Down below are exercises that I recommend for these muscles groups. In your workout you won't have to do all the exercise I mention. Pick two of them from each group and go at it!
Some great exercises for chest are Barbell Bench, Dumbbell Bench, Dumbbell Cable Fly, Machine Chess Press, and Cable Flies.
Some great exercises for biceps are Bicep Dumbbell Curl, Bicep Bar Curl, Hammer Curls, Zottoman Curls, and Spiderman Curls.
Some great exercises for triceps are Skull Crushers, Cable Rope Pulldowns, and Overhead Tricep Extension.
Some great exercises for back are Wide-Grip Lateral Pulldowns, Close-Grip Lateral Pulldowns, T-Bar Row, Seated Row, and One-Arm Dumbbell Row.
Some great exercises for shoulders are Dumbbell Shoulder Press, Arnold Shoulder Press, Barbell Shoulder Press, Dumbbell Lateral Raises and Dumbbell Front Raises.

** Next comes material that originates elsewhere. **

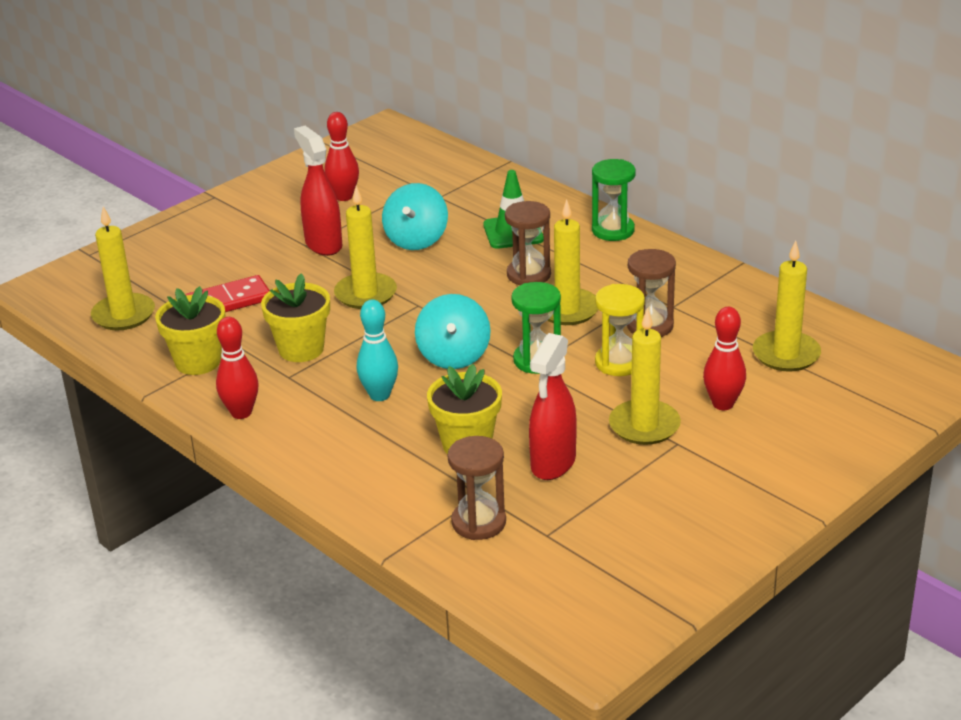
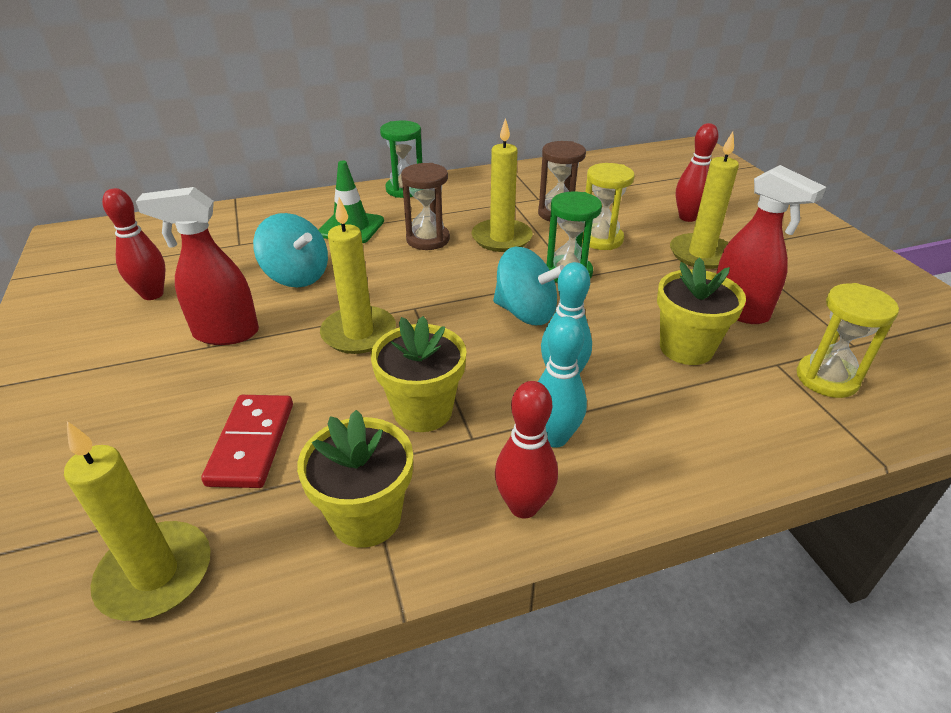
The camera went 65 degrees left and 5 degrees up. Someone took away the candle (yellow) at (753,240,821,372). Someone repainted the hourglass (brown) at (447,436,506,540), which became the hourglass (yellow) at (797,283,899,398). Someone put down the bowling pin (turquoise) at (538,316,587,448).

Like I mention earlier, pick one or two exercises for each muscle group and do 3-4 sets of 8-12 reps.
Before you do any of these exercises, research them and understand how you're supposed to properly do each exercise with correct form! When I was relatively new in the gym, I researched the workouts that I wanted to do so I knew how to do them properly.
Now for Lower Body, there are four main muscle groups: quads, hamstrings, glutes, and calves.
Hitting legs is just as important as hitting Upper Body. So don't skip out on Lower Body!
Some great exercises for quads are Barbell Back Squat, Leg Press, Leg Extension, Bulgarian Split Squat, and Barbell or Dumbbell Lunges.
Some great exercises for hamstrings are Barbell Back Squat, Seated Leg Curls and Laying Leg Curls.
Some great exercises for glutes are Barbell Back Squat, Barbell or Dumbbell Lunges, and Cable Glute Kickbacks.
Some great exercises for calves are Standing Machine Calf Raise, Seating Machine Calf Raise, and Standing Dumbbell Calf Raise.
Notice how Barbell Back Squat, hits quads, hamstrings, and glutes. Barbell Back Squat is an exercise I highly recommend and should be a part of your workout, as it's probably the best leg workout there is.
There we go, now you're all prepared and ready to hit the gym and start striving towards your goals!